■ What to produce
Quote every entry word for word.

[Excerpts from a dataset]
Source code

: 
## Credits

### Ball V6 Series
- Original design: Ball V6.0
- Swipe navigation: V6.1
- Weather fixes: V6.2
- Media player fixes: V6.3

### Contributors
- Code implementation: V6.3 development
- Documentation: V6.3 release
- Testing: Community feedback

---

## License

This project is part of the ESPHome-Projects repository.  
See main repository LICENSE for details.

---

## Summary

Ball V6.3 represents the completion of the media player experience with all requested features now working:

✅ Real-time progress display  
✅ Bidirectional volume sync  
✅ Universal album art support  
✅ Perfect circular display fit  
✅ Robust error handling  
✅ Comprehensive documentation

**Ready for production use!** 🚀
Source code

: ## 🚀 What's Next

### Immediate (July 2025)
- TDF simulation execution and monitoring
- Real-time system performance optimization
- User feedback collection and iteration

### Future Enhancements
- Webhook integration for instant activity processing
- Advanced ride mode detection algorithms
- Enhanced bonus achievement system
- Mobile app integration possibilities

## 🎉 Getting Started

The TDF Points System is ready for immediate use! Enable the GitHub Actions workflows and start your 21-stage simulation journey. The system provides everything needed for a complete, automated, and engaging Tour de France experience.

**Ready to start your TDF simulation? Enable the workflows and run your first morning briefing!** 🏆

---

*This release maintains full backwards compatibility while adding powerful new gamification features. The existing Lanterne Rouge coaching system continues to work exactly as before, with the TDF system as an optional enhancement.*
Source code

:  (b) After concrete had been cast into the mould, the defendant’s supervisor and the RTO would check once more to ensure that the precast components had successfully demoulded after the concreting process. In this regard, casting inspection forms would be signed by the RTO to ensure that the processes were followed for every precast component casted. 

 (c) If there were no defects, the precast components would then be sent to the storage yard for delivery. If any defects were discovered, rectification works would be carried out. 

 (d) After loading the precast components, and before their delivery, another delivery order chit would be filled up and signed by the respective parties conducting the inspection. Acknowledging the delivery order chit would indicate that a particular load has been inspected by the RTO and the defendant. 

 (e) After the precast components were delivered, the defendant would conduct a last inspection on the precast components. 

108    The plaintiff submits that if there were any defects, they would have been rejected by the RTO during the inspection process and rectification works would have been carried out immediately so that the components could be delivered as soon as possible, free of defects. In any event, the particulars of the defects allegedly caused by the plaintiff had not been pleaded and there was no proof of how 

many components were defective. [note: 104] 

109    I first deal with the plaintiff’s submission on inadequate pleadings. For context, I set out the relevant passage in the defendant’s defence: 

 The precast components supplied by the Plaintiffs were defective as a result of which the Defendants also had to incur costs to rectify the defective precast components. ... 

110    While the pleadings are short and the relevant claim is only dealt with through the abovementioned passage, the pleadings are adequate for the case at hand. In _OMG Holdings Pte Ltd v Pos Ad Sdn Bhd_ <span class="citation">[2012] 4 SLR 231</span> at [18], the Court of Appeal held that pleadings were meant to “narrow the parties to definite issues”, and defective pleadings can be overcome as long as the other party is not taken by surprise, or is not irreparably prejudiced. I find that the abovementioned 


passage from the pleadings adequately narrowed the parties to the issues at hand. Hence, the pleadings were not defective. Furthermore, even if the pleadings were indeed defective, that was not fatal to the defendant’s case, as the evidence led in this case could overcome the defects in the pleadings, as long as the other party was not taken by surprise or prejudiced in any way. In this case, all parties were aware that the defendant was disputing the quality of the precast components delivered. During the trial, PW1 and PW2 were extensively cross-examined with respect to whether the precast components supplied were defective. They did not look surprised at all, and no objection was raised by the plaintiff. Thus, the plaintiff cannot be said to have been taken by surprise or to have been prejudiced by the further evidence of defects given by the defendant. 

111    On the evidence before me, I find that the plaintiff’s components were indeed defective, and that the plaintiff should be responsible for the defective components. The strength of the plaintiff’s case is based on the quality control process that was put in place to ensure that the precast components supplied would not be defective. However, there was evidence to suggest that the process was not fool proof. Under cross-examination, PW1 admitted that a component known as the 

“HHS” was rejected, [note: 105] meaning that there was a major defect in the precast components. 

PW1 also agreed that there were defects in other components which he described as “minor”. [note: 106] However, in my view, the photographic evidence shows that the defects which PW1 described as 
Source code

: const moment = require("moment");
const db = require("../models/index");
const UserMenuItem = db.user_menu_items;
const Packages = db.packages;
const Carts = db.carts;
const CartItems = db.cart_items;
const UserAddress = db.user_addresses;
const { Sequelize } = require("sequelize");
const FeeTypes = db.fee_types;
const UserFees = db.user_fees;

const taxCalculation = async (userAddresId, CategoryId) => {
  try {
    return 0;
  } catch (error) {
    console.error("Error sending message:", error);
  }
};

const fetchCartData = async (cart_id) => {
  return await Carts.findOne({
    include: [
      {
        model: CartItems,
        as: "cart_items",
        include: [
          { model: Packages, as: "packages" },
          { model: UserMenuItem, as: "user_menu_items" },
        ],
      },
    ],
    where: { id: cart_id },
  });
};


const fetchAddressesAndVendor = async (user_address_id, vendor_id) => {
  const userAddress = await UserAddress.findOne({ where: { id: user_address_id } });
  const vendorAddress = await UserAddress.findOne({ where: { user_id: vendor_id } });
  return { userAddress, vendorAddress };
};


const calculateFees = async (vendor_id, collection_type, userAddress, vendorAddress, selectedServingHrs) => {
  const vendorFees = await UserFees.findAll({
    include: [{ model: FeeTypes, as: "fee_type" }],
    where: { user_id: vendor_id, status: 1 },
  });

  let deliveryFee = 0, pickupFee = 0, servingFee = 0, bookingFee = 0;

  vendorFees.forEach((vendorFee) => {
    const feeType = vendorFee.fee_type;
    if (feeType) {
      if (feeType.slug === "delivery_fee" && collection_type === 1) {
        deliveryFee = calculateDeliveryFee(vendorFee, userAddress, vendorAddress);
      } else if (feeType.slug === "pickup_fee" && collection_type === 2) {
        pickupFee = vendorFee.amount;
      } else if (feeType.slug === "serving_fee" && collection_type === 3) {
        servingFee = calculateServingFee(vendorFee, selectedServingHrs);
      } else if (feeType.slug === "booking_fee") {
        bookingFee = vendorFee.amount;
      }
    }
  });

■ Solution for this problem
Source code

: 
## Credits

### Ball V6 Series
- Original design: Ball V6.0
- Swipe navigation: V6.1
- Weather fixes: V6.2
- Media player fixes: V6.3

### Contributors
- Code implementation: V6.3 development
- Documentation: V6.3 release
- Testing: Community feedback

---

## License

This project is part of the ESPHome-Projects repository.  
See main repository LICENSE for details.

---

## Summary

Ball V6.3 represents the completion of the media player experience with all requested features now working:

✅ Real-time progress display  
✅ Bidirectional volume sync  
✅ Universal album art support  
✅ Perfect circular display fit  
✅ Robust error handling  
✅ Comprehensive documentation

**Ready for production use!** 🚀
Source code

: ## 🚀 What's Next

### Immediate (July 2025)
- TDF simulation execution and monitoring
- Real-time system performance optimization
- User feedback collection and iteration

### Future Enhancements
- Webhook integration for instant activity processing
- Advanced ride mode detection algorithms
- Enhanced bonus achievement system
- Mobile app integration possibilities

## 🎉 Getting Started

The TDF Points System is ready for immediate use! Enable the GitHub Actions workflows and start your 21-stage simulation journey. The system provides everything needed for a complete, automated, and engaging Tour de France experience.

**Ready to start your TDF simulation? Enable the workflows and run your first morning briefing!** 🏆

---

*This release maintains full backwards compatibility while adding powerful new gamification features. The existing Lanterne Rouge coaching system continues to work exactly as before, with the TDF system as an optional enhancement.*
Source code

:  (b) After concrete had been cast into the mould, the defendant’s supervisor and the RTO would check once more to ensure that the precast components had successfully demoulded after the concreting process. In this regard, casting inspection forms would be signed by the RTO to ensure that the processes were followed for every precast component casted. 

 (c) If there were no defects, the precast components would then be sent to the storage yard for delivery. If any defects were discovered, rectification works would be carried out. 

 (d) After loading the precast components, and before their delivery, another delivery order chit would be filled up and signed by the respective parties conducting the inspection. Acknowledging the delivery order chit would indicate that a particular load has been inspected by the RTO and the defendant. 

 (e) After the precast components were delivered, the defendant would conduct a last inspection on the precast components. 

108    The plaintiff submits that if there were any defects, they would have been rejected by the RTO during the inspection process and rectification works would have been carried out immediately so that the components could be delivered as soon as possible, free of defects. In any event, the particulars of the defects allegedly caused by the plaintiff had not been pleaded and there was no proof of how 

many components were defective. [note: 104] 

109    I first deal with the plaintiff’s submission on inadequate pleadings. For context, I set out the relevant passage in the defendant’s defence: 

 The precast components supplied by the Plaintiffs were defective as a result of which the Defendants also had to incur costs to rectify the defective precast components. ... 

110    While the pleadings are short and the relevant claim is only dealt with through the abovementioned passage, the pleadings are adequate for the case at hand. In _OMG Holdings Pte Ltd v Pos Ad Sdn Bhd_ <span class="citation">[2012] 4 SLR 231</span> at [18], the Court of Appeal held that pleadings were meant to “narrow the parties to definite issues”, and defective pleadings can be overcome as long as the other party is not taken by surprise, or is not irreparably prejudiced. I find that the abovementioned 


passage from the pleadings adequately narrowed the parties to the issues at hand. Hence, the pleadings were not defective. Furthermore, even if the pleadings were indeed defective, that was not fatal to the defendant’s case, as the evidence led in this case could overcome the defects in the pleadings, as long as the other party was not taken by surprise or prejudiced in any way. In this case, all parties were aware that the defendant was disputing the quality of the precast components delivered. During the trial, PW1 and PW2 were extensively cross-examined with respect to whether the precast components supplied were defective. They did not look surprised at all, and no objection was raised by the plaintiff. Thus, the plaintiff cannot be said to have been taken by surprise or to have been prejudiced by the further evidence of defects given by the defendant. 

111    On the evidence before me, I find that the plaintiff’s components were indeed defective, and that the plaintiff should be responsible for the defective components. The strength of the plaintiff’s case is based on the quality control process that was put in place to ensure that the precast components supplied would not be defective. However, there was evidence to suggest that the process was not fool proof. Under cross-examination, PW1 admitted that a component known as the 

“HHS” was rejected, [note: 105] meaning that there was a major defect in the precast components. 

PW1 also agreed that there were defects in other components which he described as “minor”. [note: 106] However, in my view, the photographic evidence shows that the defects which PW1 described as 
Source code

: const moment = require("moment");
const db = require("../models/index");
const UserMenuItem = db.user_menu_items;
const Packages = db.packages;
const Carts = db.carts;
const CartItems = db.cart_items;
const UserAddress = db.user_addresses;
const { Sequelize } = require("sequelize");
const FeeTypes = db.fee_types;
const UserFees = db.user_fees;

const taxCalculation = async (userAddresId, CategoryId) => {
  try {
    return 0;
  } catch (error) {
    console.error("Error sending message:", error);
  }
};

const fetchCartData = async (cart_id) => {
  return await Carts.findOne({
    include: [
      {
        model: CartItems,
        as: "cart_items",
        include: [
          { model: Packages, as: "packages" },
          { model: UserMenuItem, as: "user_menu_items" },
        ],
      },
    ],
    where: { id: cart_id },
  });
};


const fetchAddressesAndVendor = async (user_address_id, vendor_id) => {
  const userAddress = await UserAddress.findOne({ where: { id: user_address_id } });
  const vendorAddress = await UserAddress.findOne({ where: { user_id: vendor_id } });
  return { userAddress, vendorAddress };
};


const calculateFees = async (vendor_id, collection_type, userAddress, vendorAddress, selectedServingHrs) => {
  const vendorFees = await UserFees.findAll({
    include: [{ model: FeeTypes, as: "fee_type" }],
    where: { user_id: vendor_id, status: 1 },
  });

  let deliveryFee = 0, pickupFee = 0, servingFee = 0, bookingFee = 0;

  vendorFees.forEach((vendorFee) => {
    const feeType = vendorFee.fee_type;
    if (feeType) {
      if (feeType.slug === "delivery_fee" && collection_type === 1) {
        deliveryFee = calculateDeliveryFee(vendorFee, userAddress, vendorAddress);
      } else if (feeType.slug === "pickup_fee" && collection_type === 2) {
        pickupFee = vendorFee.amount;
      } else if (feeType.slug === "serving_fee" && collection_type === 3) {
        servingFee = calculateServingFee(vendorFee, selectedServingHrs);
      } else if (feeType.slug === "booking_fee") {
        bookingFee = vendorFee.amount;
      }
    }
  });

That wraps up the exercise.